Si bien Sacha Sáez mojó la camiseta en cada partido, cumpliendo una labor táctica muchas veces ligada al sacrificio, su principal tarea –la de anotar- la cumplió medianamente, pues sólo convirtió cinco goles en 15 encuentros. Y de su antecesor, Santiago Silva, mejor ni hablar.

Por eso es muy importante que la dirigencia y Quinteros acierten en el goleador, un jugador que garantice aciertos frente a la portería contraria. La búsqueda de un nueve que cumpla nunca será fácil, pero esta vez la UC no tiene margen de error si quiere hacer un papel a lo menos digno en la Copa Libertadores. Ya sin Llanos, que vaya que fue importante mientras estuvo en condiciones de jugar (que fue muy poco), y sin Vilches, que preferentemente lo recostaron por las bandas, la UC necesita potenciar el bloque ofensivo.

Y tampoco le haría mal otro volante creativo, porque si bien Buonanotte cumplió, muchas veces fue intermitente.

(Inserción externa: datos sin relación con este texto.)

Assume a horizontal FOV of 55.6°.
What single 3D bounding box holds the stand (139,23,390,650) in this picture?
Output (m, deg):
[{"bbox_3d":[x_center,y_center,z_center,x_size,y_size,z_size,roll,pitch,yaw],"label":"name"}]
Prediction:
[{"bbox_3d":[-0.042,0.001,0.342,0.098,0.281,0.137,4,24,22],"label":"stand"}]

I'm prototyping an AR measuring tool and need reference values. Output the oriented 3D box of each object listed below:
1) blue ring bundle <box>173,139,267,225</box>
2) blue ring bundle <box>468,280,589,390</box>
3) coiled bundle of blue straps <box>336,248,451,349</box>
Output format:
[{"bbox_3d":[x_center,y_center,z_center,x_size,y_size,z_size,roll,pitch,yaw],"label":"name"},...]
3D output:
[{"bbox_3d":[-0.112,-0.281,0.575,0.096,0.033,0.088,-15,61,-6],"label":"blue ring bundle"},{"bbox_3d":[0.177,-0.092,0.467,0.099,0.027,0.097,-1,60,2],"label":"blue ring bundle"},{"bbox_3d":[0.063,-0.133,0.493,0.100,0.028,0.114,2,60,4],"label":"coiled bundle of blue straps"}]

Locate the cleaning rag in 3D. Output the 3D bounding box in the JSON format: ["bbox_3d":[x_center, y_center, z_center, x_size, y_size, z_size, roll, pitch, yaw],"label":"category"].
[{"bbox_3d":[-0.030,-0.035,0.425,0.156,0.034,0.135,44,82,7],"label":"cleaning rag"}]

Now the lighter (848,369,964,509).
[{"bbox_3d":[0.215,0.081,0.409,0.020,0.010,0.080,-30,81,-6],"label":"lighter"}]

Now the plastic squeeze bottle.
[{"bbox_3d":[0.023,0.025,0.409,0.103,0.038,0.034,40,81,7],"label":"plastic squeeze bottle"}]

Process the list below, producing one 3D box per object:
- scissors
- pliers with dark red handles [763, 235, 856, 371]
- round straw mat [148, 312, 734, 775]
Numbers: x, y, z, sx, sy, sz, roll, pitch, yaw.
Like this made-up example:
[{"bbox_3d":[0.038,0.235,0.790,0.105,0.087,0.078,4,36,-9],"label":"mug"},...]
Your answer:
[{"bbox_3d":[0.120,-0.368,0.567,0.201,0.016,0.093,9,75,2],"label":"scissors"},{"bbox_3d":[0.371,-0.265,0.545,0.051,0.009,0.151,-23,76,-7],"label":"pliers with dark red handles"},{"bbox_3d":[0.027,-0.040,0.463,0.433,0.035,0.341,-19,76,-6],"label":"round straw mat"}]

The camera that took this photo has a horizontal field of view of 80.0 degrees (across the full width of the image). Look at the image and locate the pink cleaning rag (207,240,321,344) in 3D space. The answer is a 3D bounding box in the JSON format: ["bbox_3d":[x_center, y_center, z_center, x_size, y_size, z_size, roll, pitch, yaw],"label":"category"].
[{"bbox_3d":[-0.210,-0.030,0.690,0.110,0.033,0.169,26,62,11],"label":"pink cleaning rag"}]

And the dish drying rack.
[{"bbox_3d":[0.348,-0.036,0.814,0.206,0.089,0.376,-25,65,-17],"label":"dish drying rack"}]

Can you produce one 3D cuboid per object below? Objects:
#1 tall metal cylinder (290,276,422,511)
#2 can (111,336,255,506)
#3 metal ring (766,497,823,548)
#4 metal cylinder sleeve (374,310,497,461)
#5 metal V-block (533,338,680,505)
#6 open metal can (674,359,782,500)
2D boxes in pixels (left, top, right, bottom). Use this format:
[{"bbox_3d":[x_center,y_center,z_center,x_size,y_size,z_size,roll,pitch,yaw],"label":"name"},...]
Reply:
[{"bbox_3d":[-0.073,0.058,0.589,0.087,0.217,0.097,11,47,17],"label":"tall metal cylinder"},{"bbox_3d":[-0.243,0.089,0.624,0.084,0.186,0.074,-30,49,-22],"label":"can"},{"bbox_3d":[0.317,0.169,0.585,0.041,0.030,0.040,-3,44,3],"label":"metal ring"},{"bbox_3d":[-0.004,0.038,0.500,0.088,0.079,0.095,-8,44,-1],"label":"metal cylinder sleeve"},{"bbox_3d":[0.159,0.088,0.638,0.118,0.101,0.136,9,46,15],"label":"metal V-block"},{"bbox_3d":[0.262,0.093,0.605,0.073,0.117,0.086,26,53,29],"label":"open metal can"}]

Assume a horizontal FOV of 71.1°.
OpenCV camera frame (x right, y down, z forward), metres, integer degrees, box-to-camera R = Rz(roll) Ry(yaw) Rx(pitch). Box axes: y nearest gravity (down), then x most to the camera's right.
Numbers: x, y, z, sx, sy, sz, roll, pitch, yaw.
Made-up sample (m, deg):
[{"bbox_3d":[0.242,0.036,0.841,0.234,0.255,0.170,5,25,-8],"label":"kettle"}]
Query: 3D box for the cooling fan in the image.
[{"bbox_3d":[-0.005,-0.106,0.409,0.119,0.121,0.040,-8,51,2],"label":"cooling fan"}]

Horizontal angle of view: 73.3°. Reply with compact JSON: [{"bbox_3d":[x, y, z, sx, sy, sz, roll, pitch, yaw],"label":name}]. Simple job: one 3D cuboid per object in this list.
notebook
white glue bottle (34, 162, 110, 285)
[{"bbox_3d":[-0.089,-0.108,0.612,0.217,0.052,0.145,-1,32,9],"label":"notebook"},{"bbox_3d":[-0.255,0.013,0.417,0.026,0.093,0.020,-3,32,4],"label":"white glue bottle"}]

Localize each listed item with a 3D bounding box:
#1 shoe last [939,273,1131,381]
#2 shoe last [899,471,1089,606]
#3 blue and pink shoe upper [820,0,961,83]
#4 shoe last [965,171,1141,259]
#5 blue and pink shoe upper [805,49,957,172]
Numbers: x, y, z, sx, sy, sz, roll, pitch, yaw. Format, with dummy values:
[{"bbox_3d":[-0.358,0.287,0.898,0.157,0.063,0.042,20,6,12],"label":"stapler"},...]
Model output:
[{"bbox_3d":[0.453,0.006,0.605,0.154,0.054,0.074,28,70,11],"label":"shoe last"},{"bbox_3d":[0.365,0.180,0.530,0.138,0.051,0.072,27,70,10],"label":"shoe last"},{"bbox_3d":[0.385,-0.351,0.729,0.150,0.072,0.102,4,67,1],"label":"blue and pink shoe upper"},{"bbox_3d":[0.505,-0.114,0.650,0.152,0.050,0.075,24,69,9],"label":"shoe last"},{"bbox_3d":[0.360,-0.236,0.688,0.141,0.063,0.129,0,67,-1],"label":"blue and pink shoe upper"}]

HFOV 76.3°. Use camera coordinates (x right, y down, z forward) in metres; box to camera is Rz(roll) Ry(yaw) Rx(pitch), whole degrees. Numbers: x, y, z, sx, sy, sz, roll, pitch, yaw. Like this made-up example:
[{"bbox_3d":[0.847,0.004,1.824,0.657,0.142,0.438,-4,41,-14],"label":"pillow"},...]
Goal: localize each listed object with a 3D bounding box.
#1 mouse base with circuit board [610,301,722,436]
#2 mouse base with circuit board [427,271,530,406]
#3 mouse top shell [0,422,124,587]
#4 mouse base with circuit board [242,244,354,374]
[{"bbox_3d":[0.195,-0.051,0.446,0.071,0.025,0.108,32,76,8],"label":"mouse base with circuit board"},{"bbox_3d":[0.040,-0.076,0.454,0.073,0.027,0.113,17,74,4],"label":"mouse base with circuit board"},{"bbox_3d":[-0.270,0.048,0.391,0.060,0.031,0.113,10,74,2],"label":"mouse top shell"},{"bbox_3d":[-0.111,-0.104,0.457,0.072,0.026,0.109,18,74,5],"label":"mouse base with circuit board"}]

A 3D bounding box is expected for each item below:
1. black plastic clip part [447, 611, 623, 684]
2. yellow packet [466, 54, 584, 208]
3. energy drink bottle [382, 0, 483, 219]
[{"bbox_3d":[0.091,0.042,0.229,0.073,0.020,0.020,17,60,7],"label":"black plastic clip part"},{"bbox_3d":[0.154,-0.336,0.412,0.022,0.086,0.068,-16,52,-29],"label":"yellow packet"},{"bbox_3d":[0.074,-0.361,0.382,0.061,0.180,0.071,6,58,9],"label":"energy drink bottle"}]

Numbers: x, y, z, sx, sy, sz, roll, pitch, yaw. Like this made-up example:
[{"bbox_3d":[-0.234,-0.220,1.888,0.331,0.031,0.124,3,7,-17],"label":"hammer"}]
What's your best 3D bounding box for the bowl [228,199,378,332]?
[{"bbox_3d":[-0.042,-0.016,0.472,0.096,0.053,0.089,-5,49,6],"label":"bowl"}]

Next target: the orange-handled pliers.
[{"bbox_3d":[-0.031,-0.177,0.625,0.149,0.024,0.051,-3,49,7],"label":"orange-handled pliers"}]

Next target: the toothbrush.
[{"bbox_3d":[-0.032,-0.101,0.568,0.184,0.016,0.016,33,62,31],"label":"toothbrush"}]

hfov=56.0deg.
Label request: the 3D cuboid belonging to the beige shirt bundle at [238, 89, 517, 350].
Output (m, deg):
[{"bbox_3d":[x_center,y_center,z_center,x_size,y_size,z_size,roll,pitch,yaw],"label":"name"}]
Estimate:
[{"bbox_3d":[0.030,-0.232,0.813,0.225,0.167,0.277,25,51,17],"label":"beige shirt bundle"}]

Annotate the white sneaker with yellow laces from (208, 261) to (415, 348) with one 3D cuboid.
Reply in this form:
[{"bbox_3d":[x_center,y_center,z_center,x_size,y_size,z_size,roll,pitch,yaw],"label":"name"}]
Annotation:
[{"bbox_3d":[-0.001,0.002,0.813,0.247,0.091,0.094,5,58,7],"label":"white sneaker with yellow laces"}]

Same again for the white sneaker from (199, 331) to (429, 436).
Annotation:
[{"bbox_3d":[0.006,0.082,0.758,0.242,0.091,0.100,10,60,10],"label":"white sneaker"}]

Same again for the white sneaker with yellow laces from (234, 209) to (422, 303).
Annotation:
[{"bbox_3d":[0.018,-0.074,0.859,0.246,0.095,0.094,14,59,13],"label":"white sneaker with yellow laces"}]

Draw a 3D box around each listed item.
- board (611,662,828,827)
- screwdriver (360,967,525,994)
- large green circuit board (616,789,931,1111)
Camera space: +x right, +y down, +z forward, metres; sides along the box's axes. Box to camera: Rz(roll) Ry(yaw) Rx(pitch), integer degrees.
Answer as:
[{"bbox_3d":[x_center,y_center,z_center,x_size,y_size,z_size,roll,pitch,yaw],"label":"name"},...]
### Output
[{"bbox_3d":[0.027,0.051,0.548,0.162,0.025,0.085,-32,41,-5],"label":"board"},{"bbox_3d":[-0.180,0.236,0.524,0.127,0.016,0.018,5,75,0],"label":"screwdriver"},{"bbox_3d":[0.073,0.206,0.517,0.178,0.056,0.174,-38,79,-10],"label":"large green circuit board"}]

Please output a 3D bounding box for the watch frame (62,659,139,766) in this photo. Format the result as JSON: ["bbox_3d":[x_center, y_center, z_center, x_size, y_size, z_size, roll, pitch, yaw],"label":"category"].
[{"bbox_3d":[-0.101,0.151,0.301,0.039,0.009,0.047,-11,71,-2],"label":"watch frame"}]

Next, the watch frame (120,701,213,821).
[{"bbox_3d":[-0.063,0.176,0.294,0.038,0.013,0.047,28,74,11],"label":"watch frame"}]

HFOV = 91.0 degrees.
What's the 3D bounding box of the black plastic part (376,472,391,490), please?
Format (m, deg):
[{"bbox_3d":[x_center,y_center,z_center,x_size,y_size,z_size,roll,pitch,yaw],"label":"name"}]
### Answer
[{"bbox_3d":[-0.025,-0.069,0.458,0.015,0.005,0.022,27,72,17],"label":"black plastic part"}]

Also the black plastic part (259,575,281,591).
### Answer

Y su reemplazante natural, Diego Rojas, no tuvo una buena temporada. Un mediocampista ofensivo seguramente también está en el radar de Quinteros.

En cuanto a los balones detenidos, el que estuvo más fino es un jugador que la segunda parte del año la pasó en la banca: Carlos Lobos. El volante formado en San Carlos anotó dos golazos mediante esa faceta en la temporada, pero luego perdió el puesto. El jugador que podría tomar la posta en los tiros libres debería ser Juan Cornejo, que al menos en México no sólo convirtió varios goles (17 en dos temporadas, nada mal para un lateral), sino que también se adueñó de las pelotas quietas.

¿Podrá avanzar Católica en la Copa Libertadores? Con un entrenador como Gustavo Quinteros el equipo al menos la va a pelear. Conocedor del campo internacional, el técnico sabrá sacarle rendimiento a una base que llega envalentonada luego del título, porque seguramente trabará duro la parte sicológica para que los jugadores no se conformen con lo logrado, como le ocurrió a la propia UC luego de la obtención del bicampeonato, donde se despidió tempranamente de todo lo que disputó.

El favorito del grupo es Gremio, por el poderío económico y porque alcanzó las semifinales de la última edición, aunque tendrá la baja de su legendario arquero Marcelo Grohe, que partió al fútbol de Arabia Saudita. Rosario Central, en tanto, es un equipo con tradición, pero de irregular presente, pese a que se quedó con la Copa Argentina. En la Superliga, como curiosamente llaman a la competencia del otro lado de la cordillera, el cuadro Canalla marcha en la posición 16 de entre 26 participantes, con 18 puntos de un máximo posible de 42. El tercer rival de la UC saldrá del ganador de una llave previa, donde asoman como favoritos el Atlético Nacional y  Libertad, cuadros con pergaminos en el certamen, especialmente el colombiano.

La elección de Gustavo Quinteros no es una apuesta, porque da garantías de que el equipo jugará bien. Y podrá empezar a demostrarlo en el encuentro ante Palestino (campeón de la Copa Chile) por la Supercopa, un partido que prematuramente puede pavimentar o no el camino.